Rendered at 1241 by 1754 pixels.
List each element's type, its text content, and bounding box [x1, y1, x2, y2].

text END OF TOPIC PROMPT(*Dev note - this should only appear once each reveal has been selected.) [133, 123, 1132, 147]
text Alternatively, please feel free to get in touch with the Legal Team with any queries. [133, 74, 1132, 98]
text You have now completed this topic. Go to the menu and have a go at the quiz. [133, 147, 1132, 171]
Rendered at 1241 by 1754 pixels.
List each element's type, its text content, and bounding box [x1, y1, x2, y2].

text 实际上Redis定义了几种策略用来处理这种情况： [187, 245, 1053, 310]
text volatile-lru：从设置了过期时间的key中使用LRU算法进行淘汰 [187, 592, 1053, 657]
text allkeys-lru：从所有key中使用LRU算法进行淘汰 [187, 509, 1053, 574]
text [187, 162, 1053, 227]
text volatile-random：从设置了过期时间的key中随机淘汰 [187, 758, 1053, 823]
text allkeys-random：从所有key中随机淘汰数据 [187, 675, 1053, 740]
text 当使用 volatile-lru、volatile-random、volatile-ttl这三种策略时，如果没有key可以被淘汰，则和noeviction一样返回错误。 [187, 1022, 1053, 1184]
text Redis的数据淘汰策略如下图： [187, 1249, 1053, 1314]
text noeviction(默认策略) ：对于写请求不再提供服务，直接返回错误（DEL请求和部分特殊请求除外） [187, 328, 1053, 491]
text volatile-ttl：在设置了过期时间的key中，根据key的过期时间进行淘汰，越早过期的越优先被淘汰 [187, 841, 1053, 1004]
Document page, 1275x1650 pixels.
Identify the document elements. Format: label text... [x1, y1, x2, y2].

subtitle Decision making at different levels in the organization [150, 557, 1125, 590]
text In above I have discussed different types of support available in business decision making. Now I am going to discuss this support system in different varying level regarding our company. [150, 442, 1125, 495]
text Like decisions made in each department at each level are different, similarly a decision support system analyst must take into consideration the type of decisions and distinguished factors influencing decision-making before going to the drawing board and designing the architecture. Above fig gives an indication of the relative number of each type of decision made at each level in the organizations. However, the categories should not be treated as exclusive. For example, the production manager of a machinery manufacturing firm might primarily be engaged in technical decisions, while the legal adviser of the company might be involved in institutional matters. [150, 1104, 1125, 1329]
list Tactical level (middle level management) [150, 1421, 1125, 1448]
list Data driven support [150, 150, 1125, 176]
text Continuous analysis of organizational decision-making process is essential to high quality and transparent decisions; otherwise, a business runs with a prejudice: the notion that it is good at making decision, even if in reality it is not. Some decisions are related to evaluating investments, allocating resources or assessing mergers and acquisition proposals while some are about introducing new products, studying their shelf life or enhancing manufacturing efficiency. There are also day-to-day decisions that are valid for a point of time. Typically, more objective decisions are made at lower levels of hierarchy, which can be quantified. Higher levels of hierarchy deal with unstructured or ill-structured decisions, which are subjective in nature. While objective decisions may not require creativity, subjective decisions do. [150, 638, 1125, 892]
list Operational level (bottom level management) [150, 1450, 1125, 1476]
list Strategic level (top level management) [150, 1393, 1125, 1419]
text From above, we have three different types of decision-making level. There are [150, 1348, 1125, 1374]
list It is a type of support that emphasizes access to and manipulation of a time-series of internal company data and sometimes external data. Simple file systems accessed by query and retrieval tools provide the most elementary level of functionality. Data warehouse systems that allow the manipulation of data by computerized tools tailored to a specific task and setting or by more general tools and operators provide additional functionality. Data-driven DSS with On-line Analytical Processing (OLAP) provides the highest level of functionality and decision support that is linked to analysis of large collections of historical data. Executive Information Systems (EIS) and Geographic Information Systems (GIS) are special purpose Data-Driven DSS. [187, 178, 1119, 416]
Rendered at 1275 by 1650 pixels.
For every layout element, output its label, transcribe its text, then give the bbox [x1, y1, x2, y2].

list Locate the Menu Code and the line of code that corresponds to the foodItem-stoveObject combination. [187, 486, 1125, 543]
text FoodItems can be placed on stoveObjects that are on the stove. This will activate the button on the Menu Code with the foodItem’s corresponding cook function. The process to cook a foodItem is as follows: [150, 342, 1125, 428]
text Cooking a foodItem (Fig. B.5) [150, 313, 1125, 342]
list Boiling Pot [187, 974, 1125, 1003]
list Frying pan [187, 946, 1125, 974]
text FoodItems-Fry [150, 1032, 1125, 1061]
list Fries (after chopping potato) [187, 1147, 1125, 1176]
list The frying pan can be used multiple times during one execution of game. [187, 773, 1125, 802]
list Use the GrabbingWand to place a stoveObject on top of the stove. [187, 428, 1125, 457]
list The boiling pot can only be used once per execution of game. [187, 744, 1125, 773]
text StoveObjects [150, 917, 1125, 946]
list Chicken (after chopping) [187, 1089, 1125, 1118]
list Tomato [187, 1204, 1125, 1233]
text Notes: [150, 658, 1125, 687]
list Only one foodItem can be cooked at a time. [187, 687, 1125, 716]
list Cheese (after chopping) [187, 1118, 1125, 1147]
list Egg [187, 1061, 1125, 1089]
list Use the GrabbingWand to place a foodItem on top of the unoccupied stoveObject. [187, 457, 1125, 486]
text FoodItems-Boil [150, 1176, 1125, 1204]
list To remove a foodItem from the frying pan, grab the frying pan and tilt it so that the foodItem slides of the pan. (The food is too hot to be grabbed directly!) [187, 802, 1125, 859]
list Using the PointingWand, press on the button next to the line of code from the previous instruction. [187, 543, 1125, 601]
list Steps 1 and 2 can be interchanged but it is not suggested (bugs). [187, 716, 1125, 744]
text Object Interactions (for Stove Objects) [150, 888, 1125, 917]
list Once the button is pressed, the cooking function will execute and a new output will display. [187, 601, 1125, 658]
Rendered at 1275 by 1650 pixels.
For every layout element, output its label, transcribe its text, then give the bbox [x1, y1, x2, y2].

########

Copy the full listing verbatim.

Rendered at 1241 by 1754 pixels.
List each element's type, its text content, and bounding box [x1, y1, x2, y2].

text END OF TOPIC PROMPT(*Dev note - this should only appear once each reveal has been selected.) [133, 123, 1132, 147]
text Alternatively, please feel free to get in touch with the Legal Team with any queries. [133, 74, 1132, 98]
text You have now completed this topic. Go to the menu and have a go at the quiz. [133, 147, 1132, 171]
Rendered at 1241 by 1754 pixels.
List each element's type, its text content, and bounding box [x1, y1, x2, y2].

text 实际上Redis定义了几种策略用来处理这种情况： [187, 245, 1053, 310]
text volatile-lru：从设置了过期时间的key中使用LRU算法进行淘汰 [187, 592, 1053, 657]
text allkeys-lru：从所有key中使用LRU算法进行淘汰 [187, 509, 1053, 574]
text [187, 162, 1053, 227]
text volatile-random：从设置了过期时间的key中随机淘汰 [187, 758, 1053, 823]
text allkeys-random：从所有key中随机淘汰数据 [187, 675, 1053, 740]
text 当使用 volatile-lru、volatile-random、volatile-ttl这三种策略时，如果没有key可以被淘汰，则和noeviction一样返回错误。 [187, 1022, 1053, 1184]
text Redis的数据淘汰策略如下图： [187, 1249, 1053, 1314]
text noeviction(默认策略) ：对于写请求不再提供服务，直接返回错误（DEL请求和部分特殊请求除外） [187, 328, 1053, 491]
text volatile-ttl：在设置了过期时间的key中，根据key的过期时间进行淘汰，越早过期的越优先被淘汰 [187, 841, 1053, 1004]
Document page, 1275x1650 pixels.
Identify the document elements. Format: label text... [x1, y1, x2, y2].

subtitle Decision making at different levels in the organization [150, 557, 1125, 590]
text In above I have discussed different types of support available in business decision making. Now I am going to discuss this support system in different varying level regarding our company. [150, 442, 1125, 495]
text Like decisions made in each department at each level are different, similarly a decision support system analyst must take into consideration the type of decisions and distinguished factors influencing decision-making before going to the drawing board and designing the architecture. Above fig gives an indication of the relative number of each type of decision made at each level in the organizations. However, the categories should not be treated as exclusive. For example, the production manager of a machinery manufacturing firm might primarily be engaged in technical decisions, while the legal adviser of the company might be involved in institutional matters. [150, 1104, 1125, 1329]
list Tactical level (middle level management) [150, 1421, 1125, 1448]
list Data driven support [150, 150, 1125, 176]
text Continuous analysis of organizational decision-making process is essential to high quality and transparent decisions; otherwise, a business runs with a prejudice: the notion that it is good at making decision, even if in reality it is not. Some decisions are related to evaluating investments, allocating resources or assessing mergers and acquisition proposals while some are about introducing new products, studying their shelf life or enhancing manufacturing efficiency. There are also day-to-day decisions that are valid for a point of time. Typically, more objective decisions are made at lower levels of hierarchy, which can be quantified. Higher levels of hierarchy deal with unstructured or ill-structured decisions, which are subjective in nature. While objective decisions may not require creativity, subjective decisions do. [150, 638, 1125, 892]
list Operational level (bottom level management) [150, 1450, 1125, 1476]
list Strategic level (top level management) [150, 1393, 1125, 1419]
text From above, we have three different types of decision-making level. There are [150, 1348, 1125, 1374]
list It is a type of support that emphasizes access to and manipulation of a time-series of internal company data and sometimes external data. Simple file systems accessed by query and retrieval tools provide the most elementary level of functionality. Data warehouse systems that allow the manipulation of data by computerized tools tailored to a specific task and setting or by more general tools and operators provide additional functionality. Data-driven DSS with On-line Analytical Processing (OLAP) provides the highest level of functionality and decision support that is linked to analysis of large collections of historical data. Executive Information Systems (EIS) and Geographic Information Systems (GIS) are special purpose Data-Driven DSS. [187, 178, 1119, 416]
Rendered at 1275 by 1650 pixels.
For every layout element, output its label, transcribe its text, then give the bbox [x1, y1, x2, y2].

list Locate the Menu Code and the line of code that corresponds to the foodItem-stoveObject combination. [187, 486, 1125, 543]
text FoodItems can be placed on stoveObjects that are on the stove. This will activate the button on the Menu Code with the foodItem’s corresponding cook function. The process to cook a foodItem is as follows: [150, 342, 1125, 428]
text Cooking a foodItem (Fig. B.5) [150, 313, 1125, 342]
list Boiling Pot [187, 974, 1125, 1003]
list Frying pan [187, 946, 1125, 974]
text FoodItems-Fry [150, 1032, 1125, 1061]
list Fries (after chopping potato) [187, 1147, 1125, 1176]
list The frying pan can be used multiple times during one execution of game. [187, 773, 1125, 802]
list Use the GrabbingWand to place a stoveObject on top of the stove. [187, 428, 1125, 457]
list The boiling pot can only be used once per execution of game. [187, 744, 1125, 773]
text StoveObjects [150, 917, 1125, 946]
list Chicken (after chopping) [187, 1089, 1125, 1118]
list Tomato [187, 1204, 1125, 1233]
text Notes: [150, 658, 1125, 687]
list Only one foodItem can be cooked at a time. [187, 687, 1125, 716]
list Cheese (after chopping) [187, 1118, 1125, 1147]
list Egg [187, 1061, 1125, 1089]
list Use the GrabbingWand to place a foodItem on top of the unoccupied stoveObject. [187, 457, 1125, 486]
text FoodItems-Boil [150, 1176, 1125, 1204]
list To remove a foodItem from the frying pan, grab the frying pan and tilt it so that the foodItem slides of the pan. (The food is too hot to be grabbed directly!) [187, 802, 1125, 859]
list Using the PointingWand, press on the button next to the line of code from the previous instruction. [187, 543, 1125, 601]
list Steps 1 and 2 can be interchanged but it is not suggested (bugs). [187, 716, 1125, 744]
text Object Interactions (for Stove Objects) [150, 888, 1125, 917]
list Once the button is pressed, the cooking function will execute and a new output will display. [187, 601, 1125, 658]
Rendered at 1275 by 1650 pixels.
For every layout element, output its label, transcribe its text, then give the bbox [x1, y1, x2, y2].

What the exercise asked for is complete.